» PROBLEM DETAILS
Write out everything in the thread on balancing a redox equation below, from "Since we are" down to "ion, add hydroxide.".

» PAGE EXCERPT
● ● ● ● ● ● ●

Can you balance this redox equation in basic solution?

1 ANSWERS

1. 
   

   First, find which species are being oxidized and reduced.  Determine the charge on each atom, and see if it changes for any of the atoms when going from reactants to products.  If the oxidation state increases, it is being oxidized, and if it decreases, it is being reduced.
   
   Here, you should see that Pb is being oxidized from 2+ to 4+ and that Cl is being reduced from Cl+ to Cl-.  A shortcut to get this (rather than finding all of the oxidation states) is that compounds with halogens and oxygen are usually oxidizers (as are permanganates, chromates, and peroxides, among others).
   
   Next, we make half reactions - don't bother balancing the O and H atoms yet:
   
   Pb(OH)4 2- ------> PbO2 + 2e-
   
   ClO- + 2e- ------> Cl-
   
   Since we are in basic solution, we can add either water or OH- ions to the products side to make the O and H balance.  I like to think of this as follows; bear in mind that this is not actually what happens, but it helps me balance these equations.  Two hydroxide ions can react to make an oxygen ion and water.  A water can react with an oxygen ion to form 2 hydroxides.  So when you must get rid of an oxygen, add water, and when you must form an oxide ion, add hydroxide.

● ● ● ● ● ● ●

» MATERIAL SHOWN

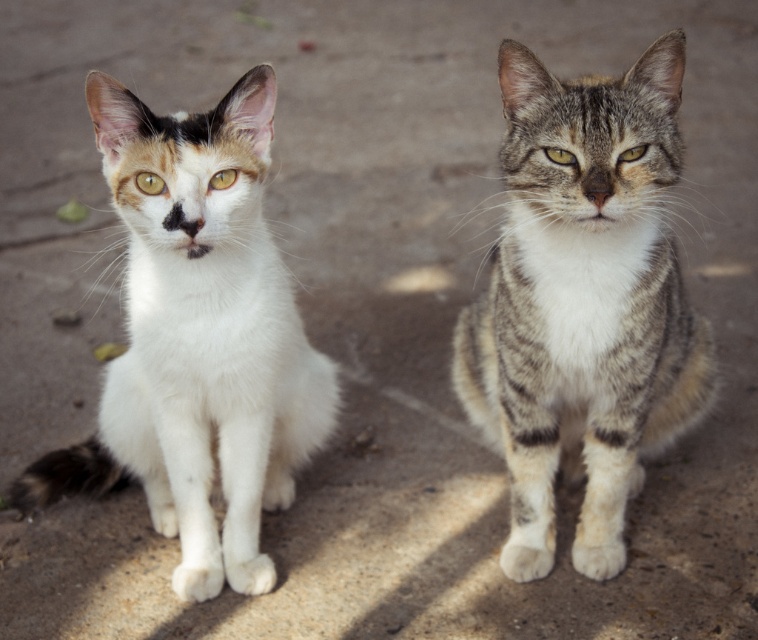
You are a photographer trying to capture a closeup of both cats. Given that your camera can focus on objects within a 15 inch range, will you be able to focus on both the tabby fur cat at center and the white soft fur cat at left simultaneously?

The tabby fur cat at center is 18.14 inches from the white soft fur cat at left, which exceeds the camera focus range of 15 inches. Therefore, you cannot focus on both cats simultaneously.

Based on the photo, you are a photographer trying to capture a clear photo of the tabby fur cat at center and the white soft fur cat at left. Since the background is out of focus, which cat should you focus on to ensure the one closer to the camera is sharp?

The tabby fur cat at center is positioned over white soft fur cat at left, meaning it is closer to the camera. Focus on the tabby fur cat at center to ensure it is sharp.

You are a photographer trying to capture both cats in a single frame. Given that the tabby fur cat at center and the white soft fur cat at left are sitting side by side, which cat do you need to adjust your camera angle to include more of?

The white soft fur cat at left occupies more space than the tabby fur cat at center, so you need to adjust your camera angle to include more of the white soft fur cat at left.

● ● ● ● ● ● ●

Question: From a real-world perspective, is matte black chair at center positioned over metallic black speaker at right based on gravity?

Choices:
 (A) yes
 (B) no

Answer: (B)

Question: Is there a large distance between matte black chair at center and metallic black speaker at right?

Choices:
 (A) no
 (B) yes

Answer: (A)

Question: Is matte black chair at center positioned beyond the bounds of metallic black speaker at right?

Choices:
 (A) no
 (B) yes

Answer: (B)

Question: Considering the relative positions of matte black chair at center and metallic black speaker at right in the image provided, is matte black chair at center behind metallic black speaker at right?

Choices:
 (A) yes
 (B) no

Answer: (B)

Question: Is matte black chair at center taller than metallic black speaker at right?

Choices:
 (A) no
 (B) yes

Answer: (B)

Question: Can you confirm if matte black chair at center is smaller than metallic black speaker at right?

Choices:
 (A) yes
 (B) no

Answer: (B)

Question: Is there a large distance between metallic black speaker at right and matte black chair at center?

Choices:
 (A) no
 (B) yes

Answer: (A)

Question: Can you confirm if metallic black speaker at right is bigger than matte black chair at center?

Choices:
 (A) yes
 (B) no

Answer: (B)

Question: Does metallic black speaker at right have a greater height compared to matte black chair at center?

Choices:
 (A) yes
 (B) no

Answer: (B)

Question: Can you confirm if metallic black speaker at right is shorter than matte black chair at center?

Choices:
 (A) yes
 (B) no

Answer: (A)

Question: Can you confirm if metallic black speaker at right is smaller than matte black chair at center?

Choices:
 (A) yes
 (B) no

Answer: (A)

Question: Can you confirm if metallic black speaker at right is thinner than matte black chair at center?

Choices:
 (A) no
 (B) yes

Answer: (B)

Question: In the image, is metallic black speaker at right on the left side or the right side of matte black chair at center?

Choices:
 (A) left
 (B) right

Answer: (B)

● ● ● ● ● ● ●

» ANSWER BELOW
Since we are in basic solution, we can add either water or OH- ions to the products side to make the O and H balance.  I like to think of this as follows; bear in mind that this is not actually what happens, but it helps me balance these equations.  Two hydroxide ions can react to make an oxygen ion and water.  A water can react with an oxygen ion to form 2 hydroxides.  So when you must get rid of an oxygen, add water, and when you must form an oxide ion, add hydroxide.